New CMS policies targeting opioid overuse went into effect on January 1. The policies help Medicare Part D sponsors prevent and combat opioid overuse including additional safety alerts at the time of dispensing as a proactive step to engage both patients and prescribers about overdose risk and prevention. (WVPA mailed CMS policies to its members January 1.)

The National Council of Insurance Legislators (NCOIL) is studying the need for further regulation of pharmacy benefit managers (PBMs). NCOIL is the national organization of all states insurance legislators.

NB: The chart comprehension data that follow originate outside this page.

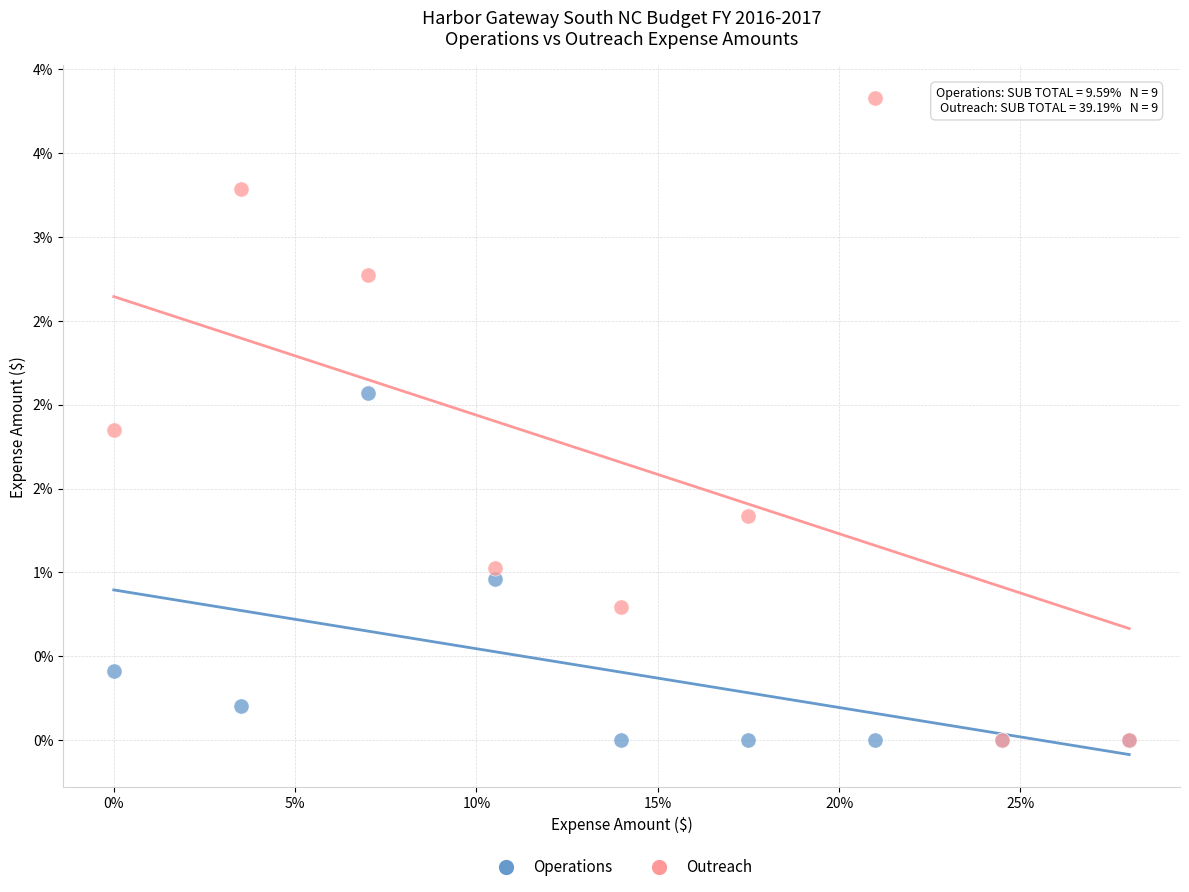

What are all the series names shown in the legend?

Operations, Outreach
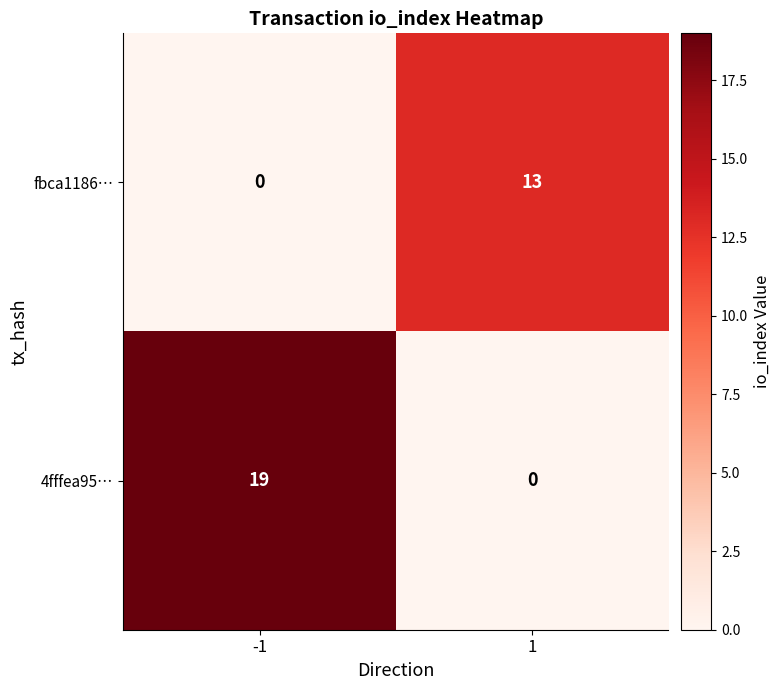

Reading left to right, extract all data points from this chart.

fbca1186…: -1=0	1=13
4fffea95…: -1=19	1=0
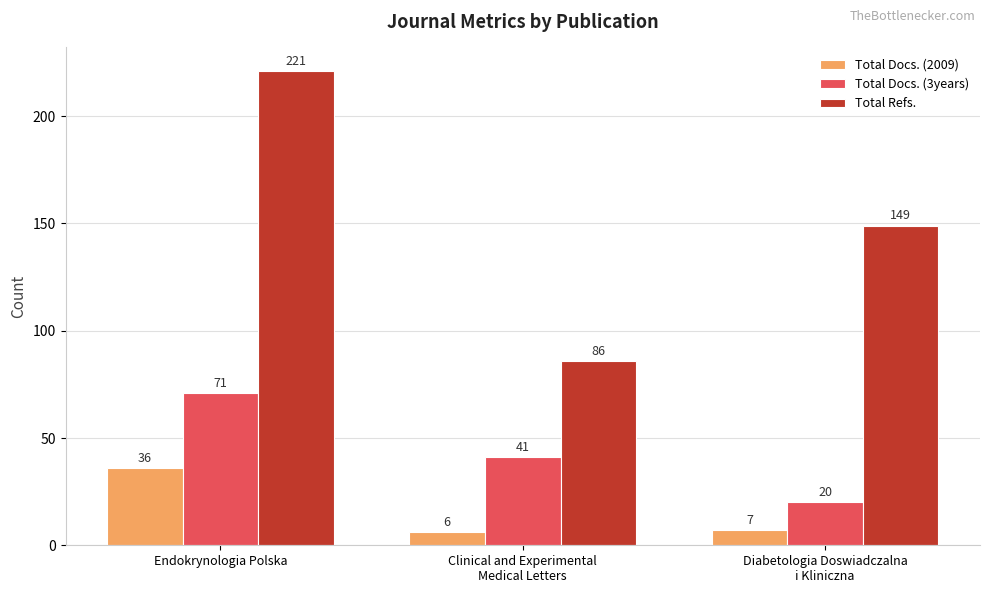

What is the total value across all series at Clinical and Experimental
Medical Letters?

133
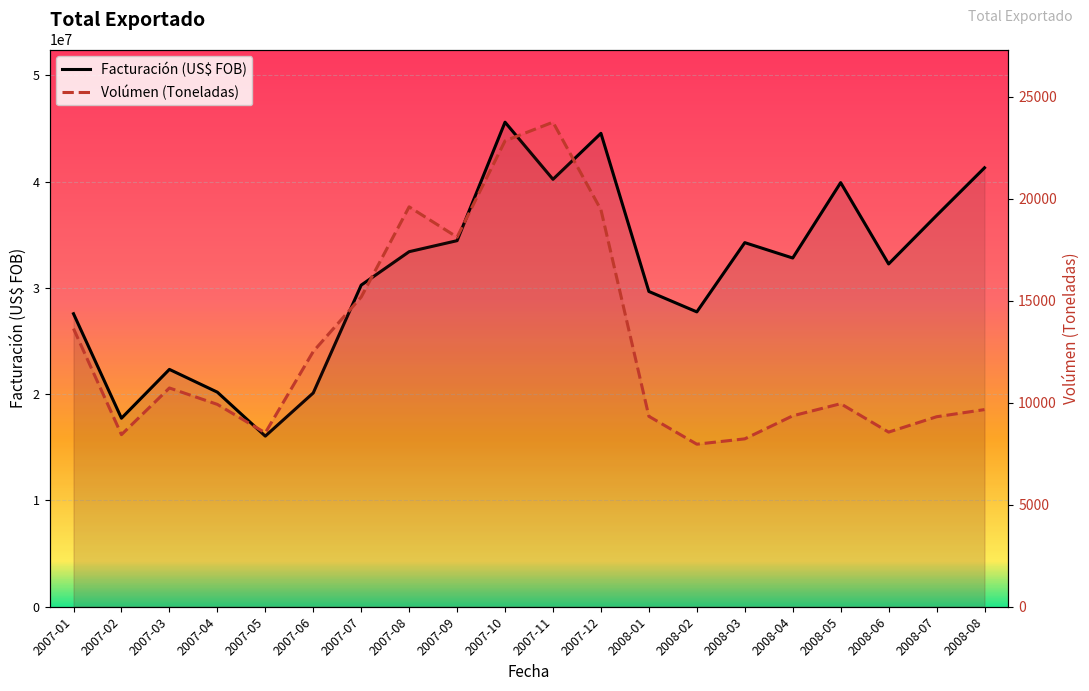

How many lines are shown in the chart?

2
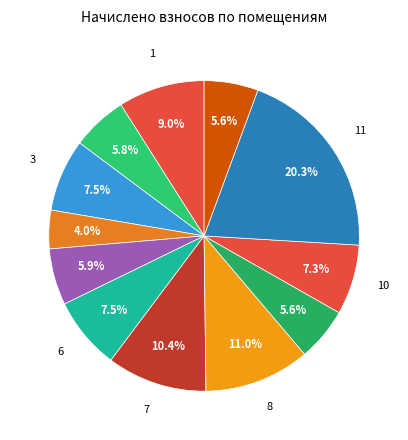

Which category has the smallest portion of the pie?

4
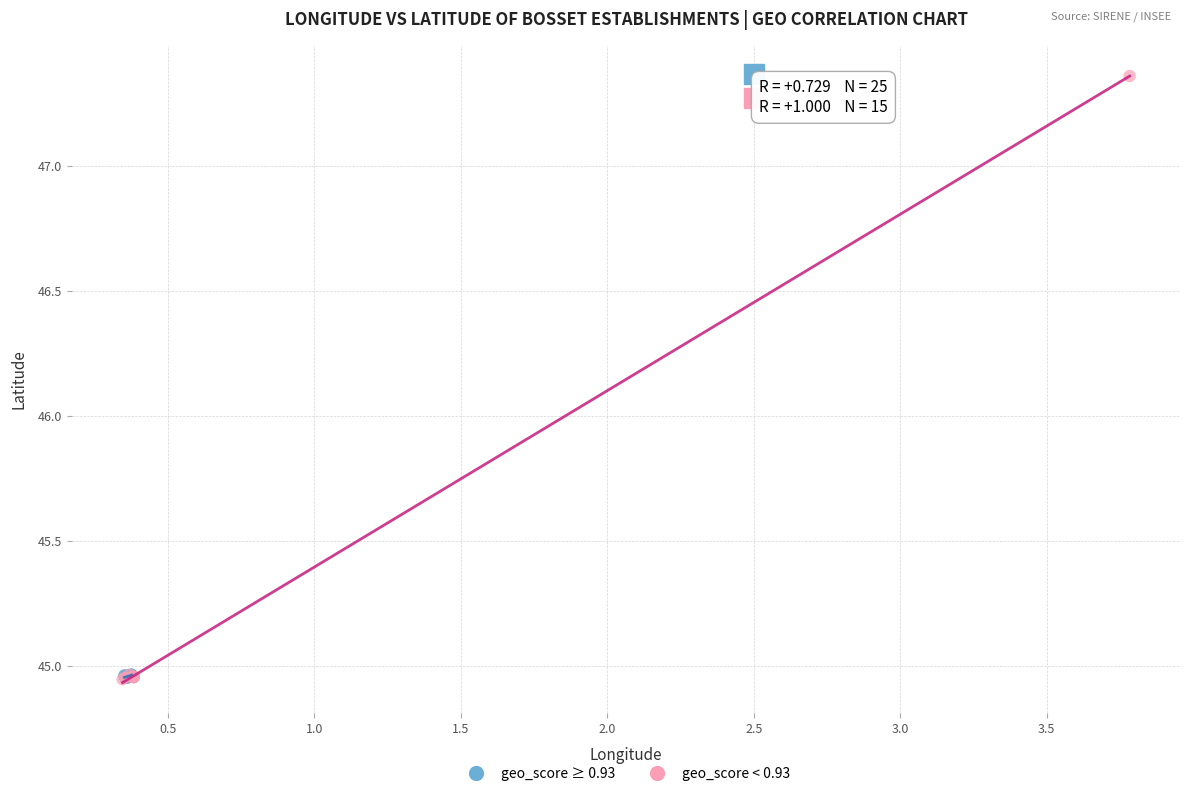

Which series contains the highest Y value?

geo_score < 0.93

Delegate Steve Westfall (R-Jackson) represents West Virginia on NCOIL.

Near the top of the Gallup “survey of honesty and ethical standards” are PHARMACISTS. Once again, nurses took the lead, but pharmacists are tied with physicians for second place.

Last month, Express Scripts — which, along with CVS Health and OptumRx, controls about 72 percent of the PBM market — announced plans to offer some of its clients more transparency and accountability by forgoing any compensation other than fixed management fees and revenue tied to clinical outcomes.

Pharmaceutical manufacturers announce price hikes: Novatris and Bayer are among 30 drug manufacturers that have taken steps to raise the U.S. prices of their medicines in January. Others raising prices include Allergan Plc, GlaxoSmithKline Plc, Amgen, AstraZeneca and Biogen. Pfize has already announced plans to hike prices on 41 of its drugs.

According to a release by the Center for Disease Control and Prevention (CDC), funding for Enhanced State Opioid Overdose Surveillance (ESOOS) will provide more timely and comprehensive data on fatal and nonfatal opioid overdoses and risk factors associated with fatal overdoses. Over $12.8 million is being awarded 20 states, including West Virginia, to undertake the initiative

Improving the way opioids are prescribed through clinical practice guidelines can ensure patients have access to safer, more effective chronic pain treatment while reducing the number of people who misuse, abuse or overdose from these drugs, reports the CDC.

The CDC published its Guidelines for Prescribing Opioids for Chronic Pain ( to provide recommendations for the prescribing of opioid pain medication for patients 18 and older in primary care settings. Recommendations focus on the use of opioids in treating chronic pain (pain lasing longer than 3 months or past the time of normal tissue healing) outside of active cancer treatment, palliative care and end-of-life care.

The American Pharmacists Association and West Virginia Pharmacists Association applauds the Trump administration recommendations that would allow pharmacists to be paid directly for services. Other health care providers proposed to be paid in the report authored by U.S. Department of Health and Human Services Secretary Alex Azar, U.S. Department of the Treasury Secretary Steven T. Mnuchin, and U.S. Department of Labor Secretary Alexander Acosta.

Their report identifies actions that could develop a better functioning health care market while ensuring better access to patient care services. Recommendations call for states to consider changes in their scope-of-practice statutes to allow all health care providers to practice at the top of their license, utilizing their full skill sets and training.